**Recorded data**
------------------------------------------------------------------------
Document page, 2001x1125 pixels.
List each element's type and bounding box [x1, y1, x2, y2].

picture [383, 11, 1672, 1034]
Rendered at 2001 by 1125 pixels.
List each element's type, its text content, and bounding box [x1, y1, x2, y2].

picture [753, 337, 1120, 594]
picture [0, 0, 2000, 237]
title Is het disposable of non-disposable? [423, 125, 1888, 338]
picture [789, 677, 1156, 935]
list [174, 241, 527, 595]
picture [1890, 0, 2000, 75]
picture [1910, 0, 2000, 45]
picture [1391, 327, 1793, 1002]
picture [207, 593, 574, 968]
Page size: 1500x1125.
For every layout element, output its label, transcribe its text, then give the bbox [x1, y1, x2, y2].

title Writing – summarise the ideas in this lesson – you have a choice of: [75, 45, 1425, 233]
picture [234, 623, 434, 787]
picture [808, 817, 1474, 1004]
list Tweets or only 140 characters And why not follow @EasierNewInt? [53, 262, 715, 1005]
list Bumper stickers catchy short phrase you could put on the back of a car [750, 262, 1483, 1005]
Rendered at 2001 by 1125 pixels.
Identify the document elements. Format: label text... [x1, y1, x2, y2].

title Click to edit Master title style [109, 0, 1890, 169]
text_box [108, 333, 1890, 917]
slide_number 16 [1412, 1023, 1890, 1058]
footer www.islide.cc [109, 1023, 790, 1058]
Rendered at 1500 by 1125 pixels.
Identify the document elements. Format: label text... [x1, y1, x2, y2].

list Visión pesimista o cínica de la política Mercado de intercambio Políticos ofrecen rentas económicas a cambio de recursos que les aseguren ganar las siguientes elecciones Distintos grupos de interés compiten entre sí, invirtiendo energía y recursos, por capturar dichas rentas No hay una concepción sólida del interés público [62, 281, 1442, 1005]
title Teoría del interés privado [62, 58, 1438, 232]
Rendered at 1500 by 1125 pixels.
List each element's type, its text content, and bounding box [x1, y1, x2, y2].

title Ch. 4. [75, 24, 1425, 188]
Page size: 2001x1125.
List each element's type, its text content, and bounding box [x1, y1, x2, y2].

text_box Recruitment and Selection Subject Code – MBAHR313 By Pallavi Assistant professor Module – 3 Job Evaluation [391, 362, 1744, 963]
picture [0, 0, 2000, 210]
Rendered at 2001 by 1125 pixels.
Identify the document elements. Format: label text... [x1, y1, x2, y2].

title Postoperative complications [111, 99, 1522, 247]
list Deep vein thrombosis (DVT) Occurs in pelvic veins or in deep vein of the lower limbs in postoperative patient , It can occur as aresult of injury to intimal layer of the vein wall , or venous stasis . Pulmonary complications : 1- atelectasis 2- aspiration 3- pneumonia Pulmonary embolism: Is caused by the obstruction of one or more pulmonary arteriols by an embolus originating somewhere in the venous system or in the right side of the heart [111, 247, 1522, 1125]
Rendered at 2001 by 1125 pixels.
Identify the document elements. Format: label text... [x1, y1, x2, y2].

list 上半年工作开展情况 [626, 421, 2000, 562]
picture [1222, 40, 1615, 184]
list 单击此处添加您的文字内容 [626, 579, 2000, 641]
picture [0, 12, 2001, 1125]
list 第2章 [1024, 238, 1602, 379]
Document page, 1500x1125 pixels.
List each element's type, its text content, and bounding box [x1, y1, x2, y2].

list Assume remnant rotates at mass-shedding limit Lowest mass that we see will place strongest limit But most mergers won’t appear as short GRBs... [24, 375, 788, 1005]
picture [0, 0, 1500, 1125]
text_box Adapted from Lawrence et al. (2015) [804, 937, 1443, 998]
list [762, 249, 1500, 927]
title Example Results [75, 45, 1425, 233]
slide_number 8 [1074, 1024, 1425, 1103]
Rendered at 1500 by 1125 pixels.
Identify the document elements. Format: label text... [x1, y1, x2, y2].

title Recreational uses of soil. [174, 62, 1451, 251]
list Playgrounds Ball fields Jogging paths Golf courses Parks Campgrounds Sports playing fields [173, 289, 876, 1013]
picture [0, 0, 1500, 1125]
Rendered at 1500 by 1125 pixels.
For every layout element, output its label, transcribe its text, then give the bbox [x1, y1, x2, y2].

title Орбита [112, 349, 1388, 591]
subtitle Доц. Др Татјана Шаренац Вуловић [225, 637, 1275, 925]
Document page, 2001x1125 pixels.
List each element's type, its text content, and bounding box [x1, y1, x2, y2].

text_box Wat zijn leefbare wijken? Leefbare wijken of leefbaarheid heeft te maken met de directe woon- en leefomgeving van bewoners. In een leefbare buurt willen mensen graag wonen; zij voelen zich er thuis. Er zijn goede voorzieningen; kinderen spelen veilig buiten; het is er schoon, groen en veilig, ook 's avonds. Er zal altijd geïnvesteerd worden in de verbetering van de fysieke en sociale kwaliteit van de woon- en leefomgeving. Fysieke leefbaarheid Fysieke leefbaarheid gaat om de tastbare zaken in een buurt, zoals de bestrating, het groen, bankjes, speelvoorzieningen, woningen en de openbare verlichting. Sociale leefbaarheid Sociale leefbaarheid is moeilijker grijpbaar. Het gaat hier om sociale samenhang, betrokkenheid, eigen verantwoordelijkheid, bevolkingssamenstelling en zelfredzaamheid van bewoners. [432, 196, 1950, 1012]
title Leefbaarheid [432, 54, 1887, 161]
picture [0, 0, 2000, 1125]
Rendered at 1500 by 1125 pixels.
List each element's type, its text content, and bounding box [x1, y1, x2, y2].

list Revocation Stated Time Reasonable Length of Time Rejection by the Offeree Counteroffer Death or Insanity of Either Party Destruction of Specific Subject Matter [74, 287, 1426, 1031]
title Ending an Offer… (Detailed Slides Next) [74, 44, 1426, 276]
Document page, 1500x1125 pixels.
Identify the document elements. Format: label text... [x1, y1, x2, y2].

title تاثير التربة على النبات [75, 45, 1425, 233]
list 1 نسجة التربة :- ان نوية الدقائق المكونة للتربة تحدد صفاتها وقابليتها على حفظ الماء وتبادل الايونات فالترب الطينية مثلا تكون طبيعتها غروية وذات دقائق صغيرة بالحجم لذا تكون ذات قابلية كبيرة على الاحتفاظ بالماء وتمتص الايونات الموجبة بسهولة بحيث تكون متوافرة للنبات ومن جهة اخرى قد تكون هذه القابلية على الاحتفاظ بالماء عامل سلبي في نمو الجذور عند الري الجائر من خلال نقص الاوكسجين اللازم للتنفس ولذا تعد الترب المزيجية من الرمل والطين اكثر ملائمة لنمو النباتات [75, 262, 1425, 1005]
------------------------------------------------------------------------
**WHAT IS REQUIRED**
Exactly as written, give the records again.

**TASK ANSWER**
Document page, 2001x1125 pixels.
List each element's type and bounding box [x1, y1, x2, y2].

picture [383, 11, 1672, 1034]
Rendered at 2001 by 1125 pixels.
List each element's type, its text content, and bounding box [x1, y1, x2, y2].

picture [753, 337, 1120, 594]
picture [0, 0, 2000, 237]
title Is het disposable of non-disposable? [423, 125, 1888, 338]
picture [789, 677, 1156, 935]
list [174, 241, 527, 595]
picture [1890, 0, 2000, 75]
picture [1910, 0, 2000, 45]
picture [1391, 327, 1793, 1002]
picture [207, 593, 574, 968]
Page size: 1500x1125.
For every layout element, output its label, transcribe its text, then give the bbox [x1, y1, x2, y2].

title Writing – summarise the ideas in this lesson – you have a choice of: [75, 45, 1425, 233]
picture [234, 623, 434, 787]
picture [808, 817, 1474, 1004]
list Tweets or only 140 characters And why not follow @EasierNewInt? [53, 262, 715, 1005]
list Bumper stickers catchy short phrase you could put on the back of a car [750, 262, 1483, 1005]
Rendered at 2001 by 1125 pixels.
Identify the document elements. Format: label text... [x1, y1, x2, y2].

title Click to edit Master title style [109, 0, 1890, 169]
text_box [108, 333, 1890, 917]
slide_number 16 [1412, 1023, 1890, 1058]
footer www.islide.cc [109, 1023, 790, 1058]
Rendered at 1500 by 1125 pixels.
Identify the document elements. Format: label text... [x1, y1, x2, y2].

list Visión pesimista o cínica de la política Mercado de intercambio Políticos ofrecen rentas económicas a cambio de recursos que les aseguren ganar las siguientes elecciones Distintos grupos de interés compiten entre sí, invirtiendo energía y recursos, por capturar dichas rentas No hay una concepción sólida del interés público [62, 281, 1442, 1005]
title Teoría del interés privado [62, 58, 1438, 232]
Rendered at 1500 by 1125 pixels.
List each element's type, its text content, and bounding box [x1, y1, x2, y2].

title Ch. 4. [75, 24, 1425, 188]
Page size: 2001x1125.
List each element's type, its text content, and bounding box [x1, y1, x2, y2].

text_box Recruitment and Selection Subject Code – MBAHR313 By Pallavi Assistant professor Module – 3 Job Evaluation [391, 362, 1744, 963]
picture [0, 0, 2000, 210]
Rendered at 2001 by 1125 pixels.
Identify the document elements. Format: label text... [x1, y1, x2, y2].

title Postoperative complications [111, 99, 1522, 247]
list Deep vein thrombosis (DVT) Occurs in pelvic veins or in deep vein of the lower limbs in postoperative patient , It can occur as aresult of injury to intimal layer of the vein wall , or venous stasis . Pulmonary complications : 1- atelectasis 2- aspiration 3- pneumonia Pulmonary embolism: Is caused by the obstruction of one or more pulmonary arteriols by an embolus originating somewhere in the venous system or in the right side of the heart [111, 247, 1522, 1125]
Rendered at 2001 by 1125 pixels.
Identify the document elements. Format: label text... [x1, y1, x2, y2].

list 上半年工作开展情况 [626, 421, 2000, 562]
picture [1222, 40, 1615, 184]
list 单击此处添加您的文字内容 [626, 579, 2000, 641]
picture [0, 12, 2001, 1125]
list 第2章 [1024, 238, 1602, 379]
Document page, 1500x1125 pixels.
List each element's type, its text content, and bounding box [x1, y1, x2, y2].

list Assume remnant rotates at mass-shedding limit Lowest mass that we see will place strongest limit But most mergers won’t appear as short GRBs... [24, 375, 788, 1005]
picture [0, 0, 1500, 1125]
text_box Adapted from Lawrence et al. (2015) [804, 937, 1443, 998]
list [762, 249, 1500, 927]
title Example Results [75, 45, 1425, 233]
slide_number 8 [1074, 1024, 1425, 1103]
Rendered at 1500 by 1125 pixels.
Identify the document elements. Format: label text... [x1, y1, x2, y2].

title Recreational uses of soil. [174, 62, 1451, 251]
list Playgrounds Ball fields Jogging paths Golf courses Parks Campgrounds Sports playing fields [173, 289, 876, 1013]
picture [0, 0, 1500, 1125]
Rendered at 1500 by 1125 pixels.
For every layout element, output its label, transcribe its text, then give the bbox [x1, y1, x2, y2].

title Орбита [112, 349, 1388, 591]
subtitle Доц. Др Татјана Шаренац Вуловић [225, 637, 1275, 925]
Document page, 2001x1125 pixels.
List each element's type, its text content, and bounding box [x1, y1, x2, y2].

text_box Wat zijn leefbare wijken? Leefbare wijken of leefbaarheid heeft te maken met de directe woon- en leefomgeving van bewoners. In een leefbare buurt willen mensen graag wonen; zij voelen zich er thuis. Er zijn goede voorzieningen; kinderen spelen veilig buiten; het is er schoon, groen en veilig, ook 's avonds. Er zal altijd geïnvesteerd worden in de verbetering van de fysieke en sociale kwaliteit van de woon- en leefomgeving. Fysieke leefbaarheid Fysieke leefbaarheid gaat om de tastbare zaken in een buurt, zoals de bestrating, het groen, bankjes, speelvoorzieningen, woningen en de openbare verlichting. Sociale leefbaarheid Sociale leefbaarheid is moeilijker grijpbaar. Het gaat hier om sociale samenhang, betrokkenheid, eigen verantwoordelijkheid, bevolkingssamenstelling en zelfredzaamheid van bewoners. [432, 196, 1950, 1012]
title Leefbaarheid [432, 54, 1887, 161]
picture [0, 0, 2000, 1125]
Rendered at 1500 by 1125 pixels.
List each element's type, its text content, and bounding box [x1, y1, x2, y2].

list Revocation Stated Time Reasonable Length of Time Rejection by the Offeree Counteroffer Death or Insanity of Either Party Destruction of Specific Subject Matter [74, 287, 1426, 1031]
title Ending an Offer… (Detailed Slides Next) [74, 44, 1426, 276]
Document page, 1500x1125 pixels.
Identify the document elements. Format: label text... [x1, y1, x2, y2].

title تاثير التربة على النبات [75, 45, 1425, 233]
list 1 نسجة التربة :- ان نوية الدقائق المكونة للتربة تحدد صفاتها وقابليتها على حفظ الماء وتبادل الايونات فالترب الطينية مثلا تكون طبيعتها غروية وذات دقائق صغيرة بالحجم لذا تكون ذات قابلية كبيرة على الاحتفاظ بالماء وتمتص الايونات الموجبة بسهولة بحيث تكون متوافرة للنبات ومن جهة اخرى قد تكون هذه القابلية على الاحتفاظ بالماء عامل سلبي في نمو الجذور عند الري الجائر من خلال نقص الاوكسجين اللازم للتنفس ولذا تعد الترب المزيجية من الرمل والطين اكثر ملائمة لنمو النباتات [75, 262, 1425, 1005]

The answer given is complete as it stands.